*Work instructions:* Give the number of lines in the material below that include "thresholds", and write nothing else.

*Task data:*
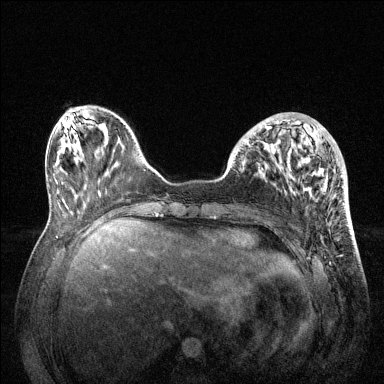
Breast MRI (dynamic contrast-enhanced), one axial slice. Slice 42 of 144 in the series (ordered by position). Dynamic contrast-enhanced series, time point 2 of 6 at this slice position (early post-contrast). 1.5 T. TE 1.6 ms, TR 4.6 ms. 1.2 mm slice thickness. 384 × 384 image matrix. Female patient.
Outlined on this slice (semi-automatically segmented with operator editing):
- enhancing-tissue mask used for the functional tumour volume (all voxels passing the contrast-enhancement thresholds inside the analysis volume; usually the tumour): bounding box (x1, y1, x2, y2) in pixels: (233, 121, 343, 194)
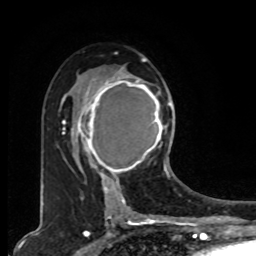
Breast MRI, one axial slice; cropped to one breast; dynamic contrast-enhanced series, time point 2 of 8 at this slice position (early post-contrast); 1.5 T; TE 4.2 ms, TR 7 ms; 2 mm slice thickness; 256 × 256 image matrix. Female patient.
Annotated regions visible in this slice (semi-automatic segmentation, software-assisted and operator-edited):
- enhancing-tissue mask used for the functional tumour volume (all voxels passing the contrast-enhancement thresholds inside the analysis volume; usually the tumour): bounding box <78,73,167,179> (left, top, right, bottom; pixels)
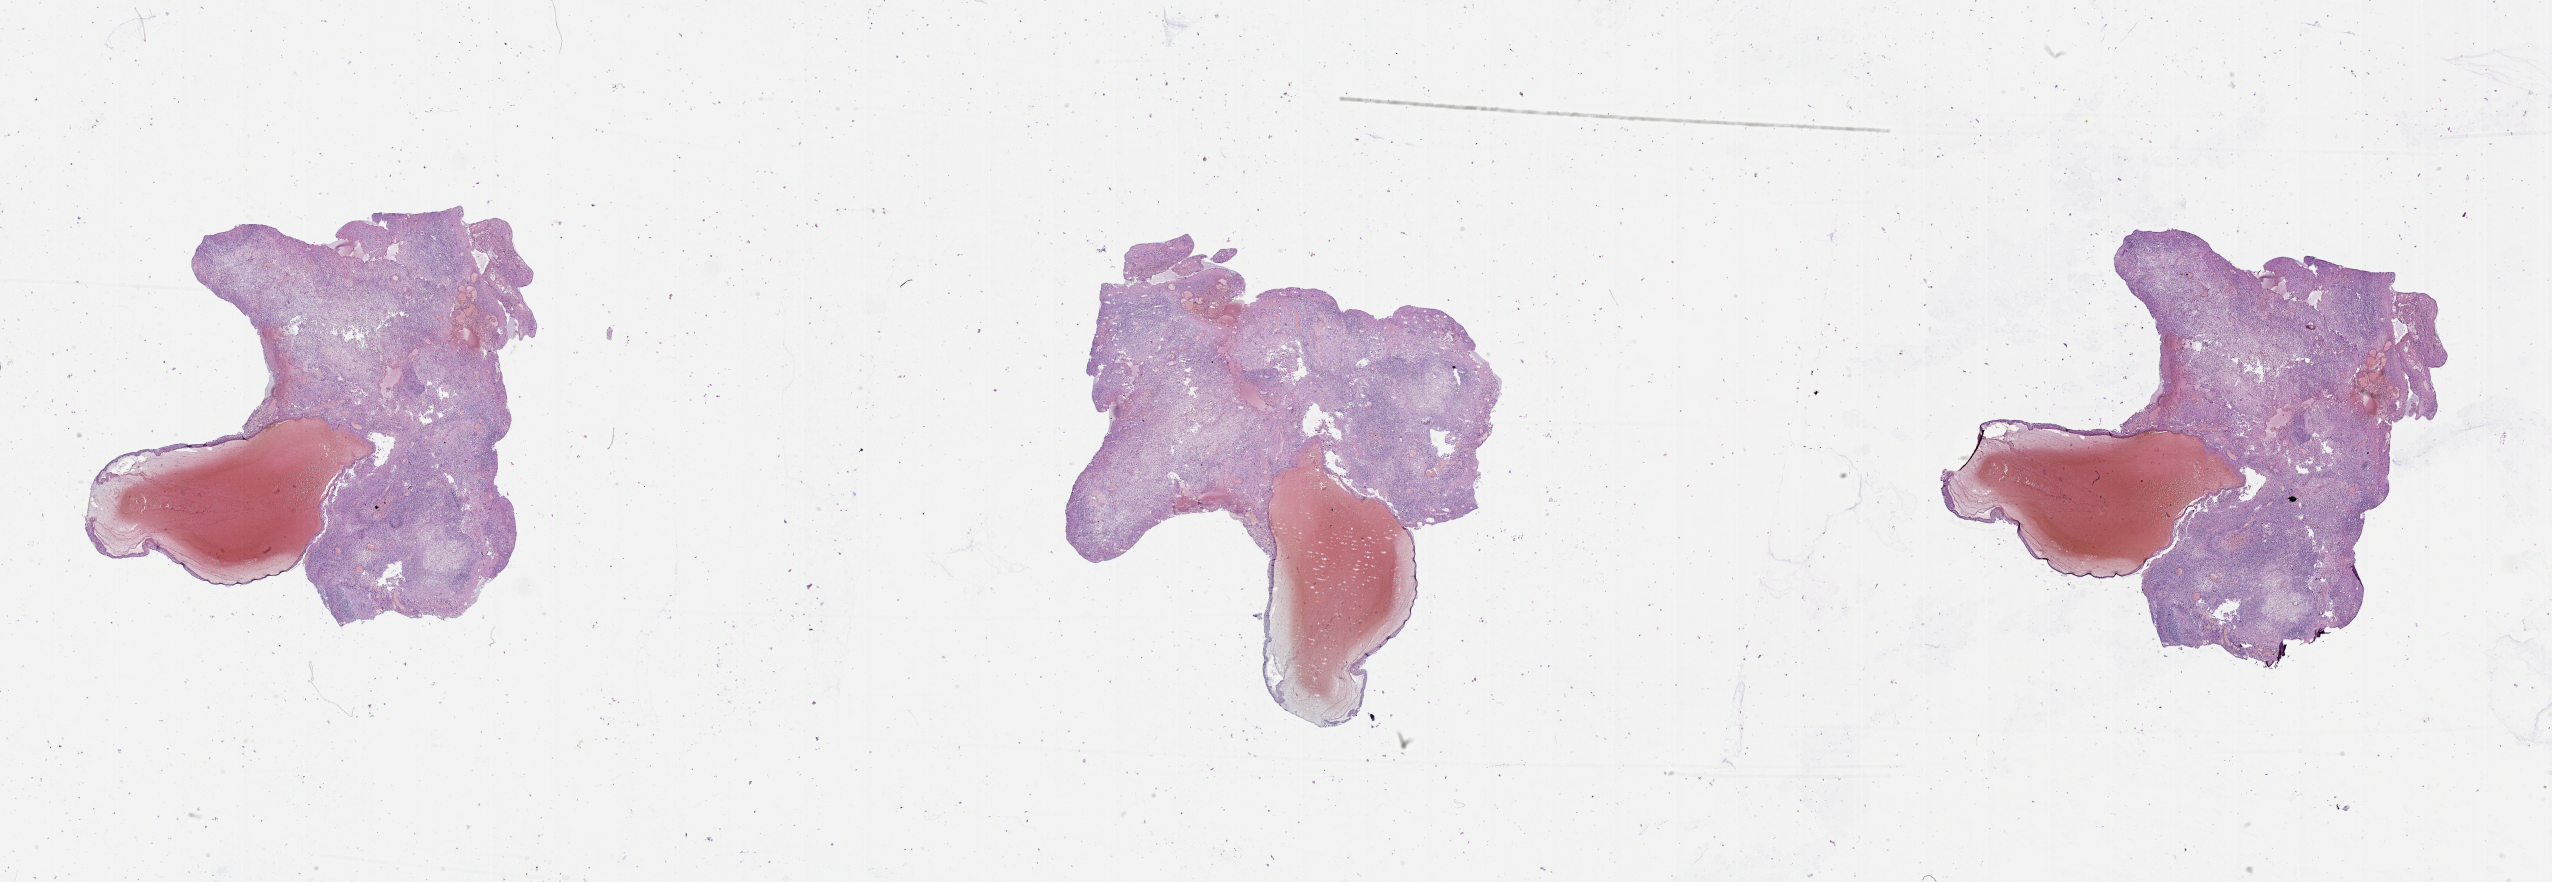
Whole-slide histology image, H&E-stained — whole scanned area (about 41.1 x 14.2 mm) shown as a low-resolution overview; brain, tumour tissue. Male, 63 y/o.
Primary tumour site (as recorded): frontal lobe. Diagnosis: Glioblastoma.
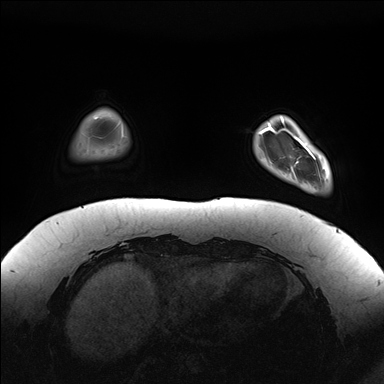
Breast MRI (dynamic contrast-enhanced), one axial slice. Position 26 of 176 along the scan axis. Dynamic contrast-enhanced series, time point 2 of 7 at this slice position (early post-contrast). 1.5 T. TE 1.5 ms, TR 4.1 ms. 1.1 mm slice thickness. 384 × 384 image matrix. Female patient.
Structures marked on this image (semi-automatic segmentation, software-assisted and operator-edited):
- enhancing-tissue mask used for the functional tumour volume (all voxels passing the contrast-enhancement thresholds inside the analysis volume; usually the tumour): bounding box (x1, y1, x2, y2) in pixels: (281, 116, 327, 189)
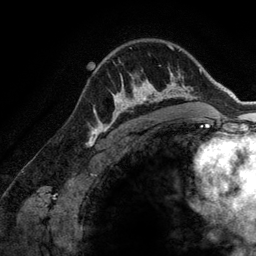
Breast MRI (dynamic contrast-enhanced), one axial slice; cropped to one breast; dynamic contrast-enhanced series, time point 2 of 6 at this slice position (early post-contrast); 3 T; TE 2.8 ms, TR 6.9 ms; 1.2 mm slice thickness; 256 × 256 image matrix, field of view 190 × 190 mm. Female patient.
Annotated regions visible in this slice (semi-automatic segmentation, software-assisted and operator-edited):
- enhancing-tissue mask used for the functional tumour volume (all voxels passing the contrast-enhancement thresholds inside the analysis volume; usually the tumour): bounding box (x1, y1, x2, y2) in pixels: (107, 72, 173, 128)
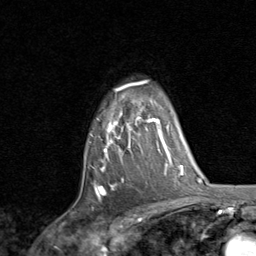
Breast MRI, one axial slice; position 62 of 80 along the scan axis; cropped to one breast; dynamic contrast-enhanced series, time point 2 of 8 at this slice position (early post-contrast); 1.5 T; TE 1.7 ms, TR 4.5 ms; 2 mm slice thickness; 256 × 256 image matrix, field of view 180 × 180 mm. Female patient.
Structures marked on this image (semi-automatically segmented with operator editing):
- enhancing-tissue mask used for the functional tumour volume (all voxels passing the contrast-enhancement thresholds inside the analysis volume; usually the tumour): bounding box [x1, y1, x2, y2] px = [91, 80, 159, 198]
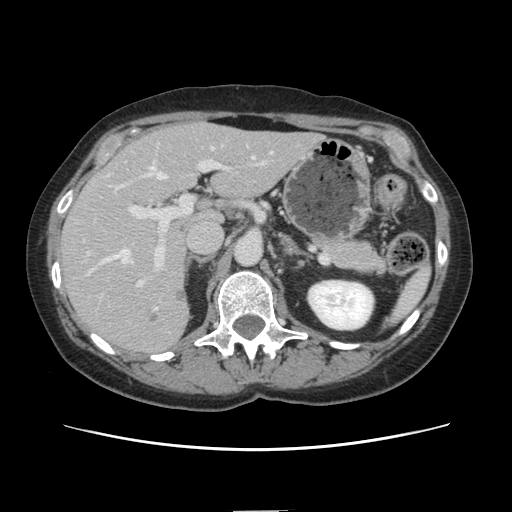
Contrast-enhanced abdominal CT, one axial slice; position 81 of 141 along the scan axis; 120 kVp; intravenous contrast given; soft-tissue window (W 400 / L 40 HU); 512 × 512 image matrix, field of view 350 × 350 mm. Case-level facts recorded for this patient, not image findings: patient: female, age 74 years at operation; diagnosis: colorectal cancer liver metastases, imaged before liver resection; multiple liver metastases: yes; largest metastasis: 3.2 cm; disease in both lobes: yes.
Annotated regions visible in this slice (expert manual segmentation):
- hepatic veins: bounding box <85,157,254,277> (left, top, right, bottom; pixels)
- liver: <60,123,319,354>
- planned liver remnant (the part of the liver to remain after resection): <175,123,319,222>
- portal vein (with intrahepatic branches): <129,150,259,289>
- liver metastasis: <173,289,187,303>
- liver metastasis: <147,314,160,324>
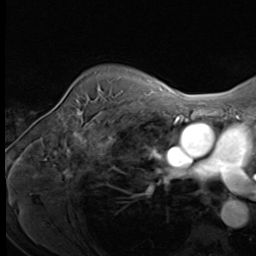
Breast MRI (dynamic contrast-enhanced), one axial slice. Cropped to one breast. Dynamic contrast-enhanced series, time point 2 of 9 at this slice position (early post-contrast). 3 T. TE 1.5 ms, TR 4.7 ms. 256 × 256 image matrix, field of view 215 × 215 mm. Female patient.
Structures marked on this image (semi-automatically segmented with operator editing):
- enhancing-tissue mask used for the functional tumour volume (all voxels passing the contrast-enhancement thresholds inside the analysis volume; usually the tumour): bounding box [x1, y1, x2, y2] px = [92, 112, 116, 125]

*Response to this task:* 6